Australia doesn’t get a gold star for not being the Morrison government
SHARM EL-SHEIKH, 15 November 2022 - Today’s national statement from the Australian government at COP27 was another missed opportunity to back up the Australian government’s stated goals for the conference and support its Pacific neighbours on the key existential issue of loss and damage, Greenpeace Australia Pacific says.
In announcing Australia is back as a constructive, positive and willing climate collaborator, Climate Change and Energy Minister Chris Bowen talked to the Australian government’s bid to co-host COP31 with the Pacific, mentioning the previously announced $900 million in the federal budget towards aid for Pacific nations and claiming Pacific voices have led the climate debate for decades and “they must be heard”. However, today’s statement contained no new funding or policy commitments, particularly on the Pacific’s key demand for a dedicated loss and damage finance facility.
Shiva Gounden, Pacific advisor at Greenpeace Australia Pacific, said it is disappointing that, despite now being in the second week of COP27, the Australian government continued to be all talk while delivering little action.
“The Australian government certainly sounds better than the previous government on climate, but a lack of action means they are failing to meet the promise of their talking points. Simply being better than their Scott Morrison-led predecessors is not good enough, and it shouldn’t earn a gold star from anyone.
“Australia is still ‘very low performing’ on the annual climate change performance index, only rising four places to rank 55th out of 63 countries. Australia cannot be a very low performing country on the issue of loss and damage, particularly given the government’s rhetoric on supporting its Pacific neighbours and co-hosting COP31.
“The idea of loss and damage was actually born in the Pacific some thirty years ago. Pacific Island nations are on the frontlines of the climate crisis and at the forefront of the fight for climate justice.

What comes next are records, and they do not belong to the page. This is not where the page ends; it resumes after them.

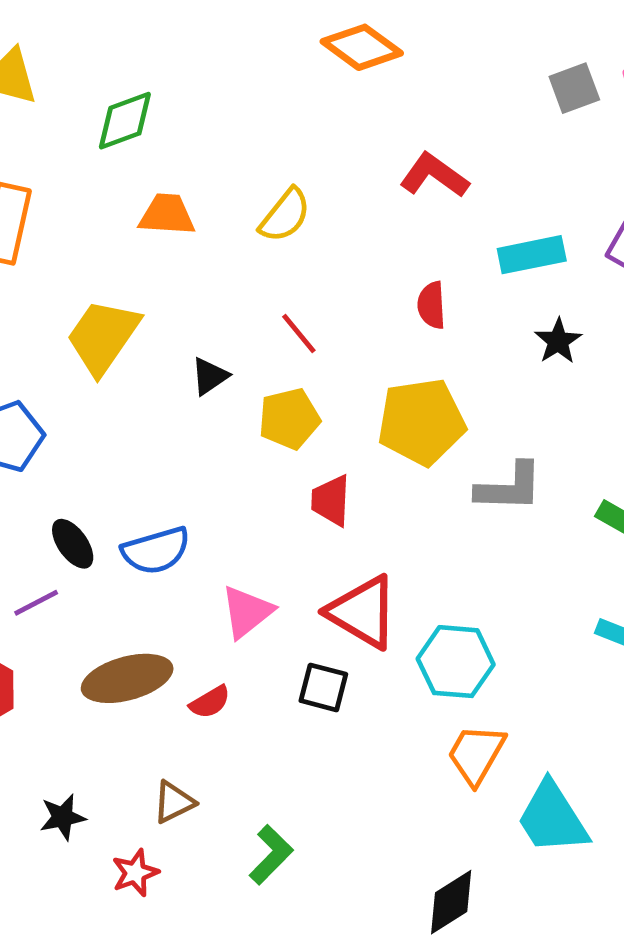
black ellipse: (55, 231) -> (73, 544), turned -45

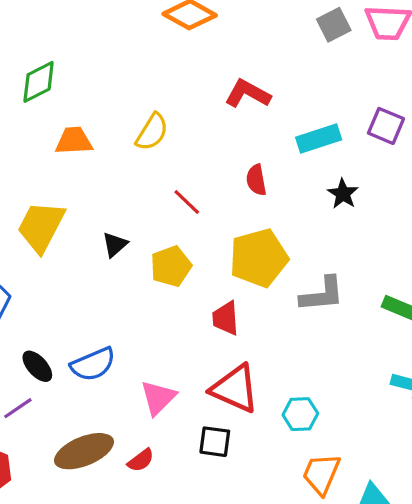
red line: (299, 333) -> (187, 202), moved
red trapezoid: (331, 501) -> (226, 318), moved
cyan hexagon: (456, 662) -> (300, 414), size x0.7

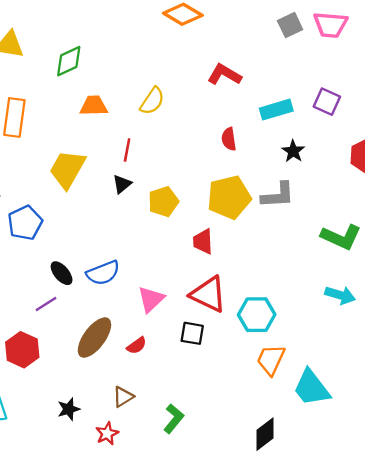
red line: (187, 202) -> (127, 150), moved, turned 55
gray L-shape: (322, 294) -> (278, 195), moved
cyan hexagon: (300, 414) -> (257, 315), size x1.4
brown ellipse: (84, 451) -> (94, 338), turned -33

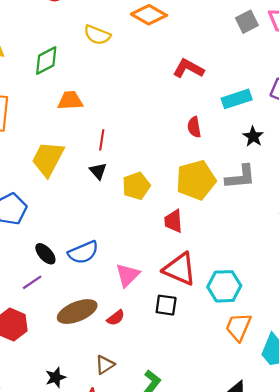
yellow semicircle: (152, 101) -> (97, 35), moved, turned 80
black triangle: (122, 184) -> (98, 171), turned -30
brown ellipse: (94, 338) -> (77, 312), turned 33

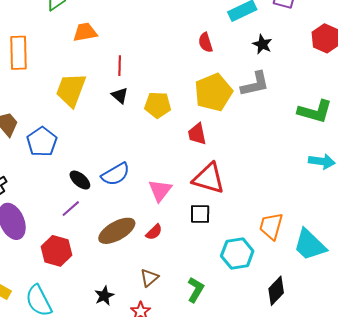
yellow pentagon: (136, 186) -> (158, 105), turned 30
cyan hexagon: (224, 286) -> (237, 254), moved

“We have been calling for loss and damage funding for thirty years so we urge the Australian government to step up, hear us, and answer these calls. We cannot keep kicking the can down the road on loss and damage.
“It’s time for the Australian government to convert its rhetoric on the Pacific and climate into action by supporting the establishment of a dedicated loss and damage finance facility at COP27.”
Ulaiasi Tuikoro, Fijian climate activist and representative of the Pacific Youth Council, said that while the Australian government claimed to be listening to the Pacific, it isn’t hearing the clear calls.
“The Australian government is right to say the Pacific has been leading the debate on climate for decades. But no matter how long or how loudly we speak, we are still not being listened to.
“We do not need more empty talk. We need clear and urgent action. Lives and livelihoods are being destroyed, and we have no time to waste. Australia and other developed countries must support the establishment of a loss and damage finance facility at COP27.
“Australia is part of the Pacific family. Families listen, they act, they come together when times are tough. That is what Australia must now do. Enough talking, we need action.”